Third, the Register notes that, even should the Senate pass the
CARP reform legislation, which earlier this year passed the House, its
effective implementation still depends on appropriation of necessary
funds. Members of this Subcommittee and the full Committee, and all
interested parties, need to start working together to ensure that, once
the legislation is enacted, CARP reform will be funded in an adequate
and timely manner.
Thank you, Mr. Chairman, and I yield back the balance of my time.

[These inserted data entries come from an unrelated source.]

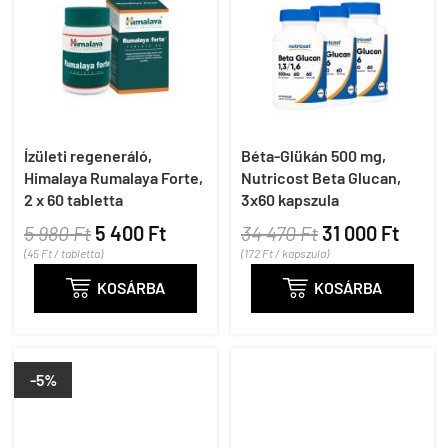
Ízületi regeneráló,
Béta-Glükán 500 mg,
Himalaya Rumalaya Forte,
Nutricost Beta Glucan,
2 x 60 tabletta
3x60 kapszula
5 980 Ft
5 400 Ft
34 470 Ft
31 000 Ft
(45 Ft / tabletta)
(172 Ft / kapszula)

KOSÁRBA

KOSÁRBA
-5%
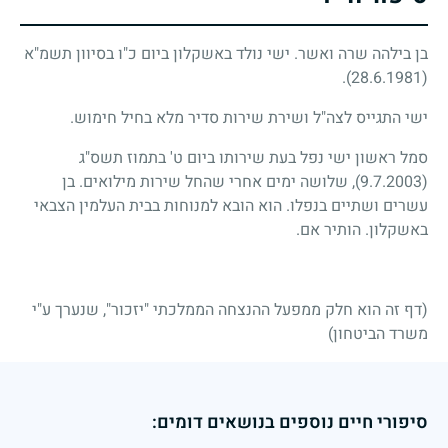
בן בילהה שרה ואשר. ישי נולד באשקלון ביום כ"ו בסיוון תשמ"א
.
(28.6.1981)
ישי התגייס לצה"ל ושירת שירות סדיר מלא בחיל חימוש.
סמל ראשון ישי נפל בעת שירותו ביום ט' בתמוז תשס"ג
(9.7.2003)
, שלושה ימים אחרי שהחל שירות מילואים. בן
עשרים ושתיים בנפלו. הוא הובא למנוחות בבית העלמין הצבאי
באשקלון. הותיר אם.
(דף זה הוא חלק ממפעל ההנצחה הממלכתי "יזכור", שנערך ע"י
משרד הביטחון)
סיפורי חיים נוספים בנושאים דומים:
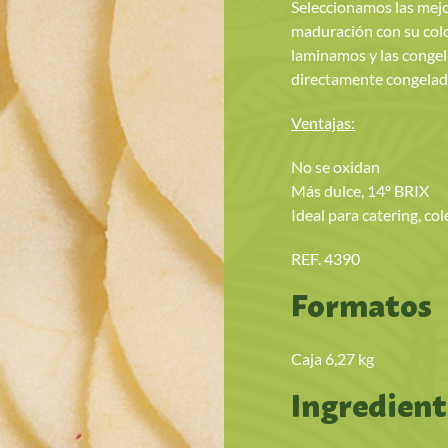
Seleccionamos las mej
maduración con su color
laminamos y las congel
directamente congeladas
Ventajas:
No se oxidan
Más dulce, 14º BRIX
Ideal para catering, co
REF. 4390
Formatos
Caja 6,27 kg
Ingredient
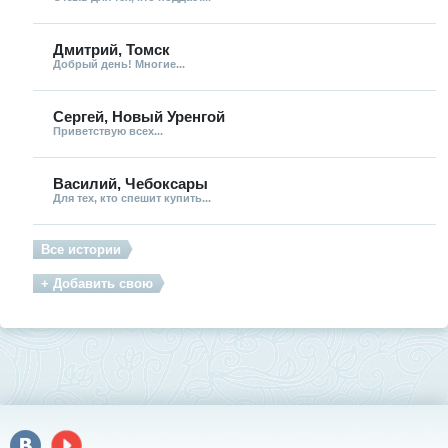
Дмитрий, Томск
Добрый день! Многие...
Сергей, Новый Уренгой
Приветствую всех...
Василий, Чебоксары
Для тех, кто спешит купить...
Все истории
+ Добавить свою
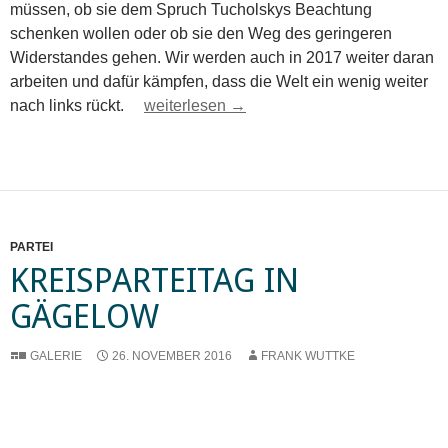
müssen, ob sie dem Spruch Tucholskys Beachtung
schenken wollen oder ob sie den Weg des geringeren
Widerstandes gehen. Wir werden auch in 2017 weiter daran
arbeiten und dafür kämpfen, dass die Welt ein wenig weiter
Wir wünschen ein frohes neues Jahr
nach links rückt.
weiterlesen
→
PARTEI
KREISPARTEITAG IN
GÄGELOW
GALERIE
26. NOVEMBER 2016
FRANK WUTTKE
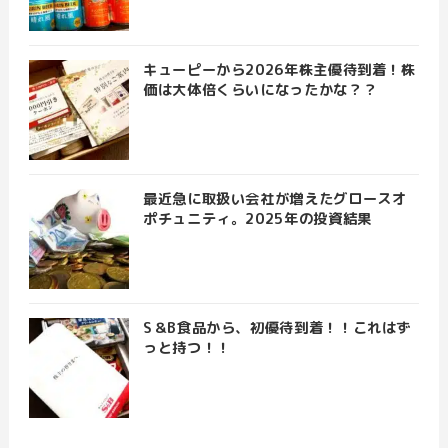
キューピーから2026年株主優待到着！株
価は大体倍くらいになったかな？？
最近急に取扱い会社が増えたグロースオ
ポチュニティ。2025年の投資結果
S＆B食品から、初優待到着！！これはず
っと持つ！！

Prepared Statement of the Honorable John Conyers, Jr., a Representative
in Congress From the State of Michigan, and Ranking Member, Committee
on the Judiciary
I would like to commend the Copyright Office for its tremendous
efforts over the past few years to enforce the copyright laws. The
lines in copyright used to be in black and white, but the advent of
technology has turned them gray.
While the Internet provides limitless opportunities for the spread
of information, it also allows the unlimited copying and distribution
of copyrighted works without the payment of royalties. And thanks to
services like Napster and KaZaA, the public has become addicted to
obtaining music and other content for free off the Internet and may not
easily give up that privilege. Despite this pressure to let content
roam free, the Copyright Office has done a remarkable job in the past
few years of studying this issue.
The Office also is playing an instrumental role in helping Congress
ensure that the copyright laws apply equally to private citizens and
the States. Sovereign immunity can no longer be used as an excuse for
infringement.
The Office was instrumental in passage of legislation reforming the
Copyright Arbitration Royalty Panels. We learned in hearings and in
meetings that the CARP's were too costly and inefficient. The Office
helped us draft and move a bill to revamp them into government-funded
Copyright Royalty Judges that should make the system smoother for
copyright owners and users.
On a final note, thanks in part to this Subcommittee and the
explosion of technology, the Copyright Office's workload has increased
dramatically. I hope we can all work with congressional appropriators
to give the Office the additional resources it needs to continue
serving its customers in a timely and professional manner.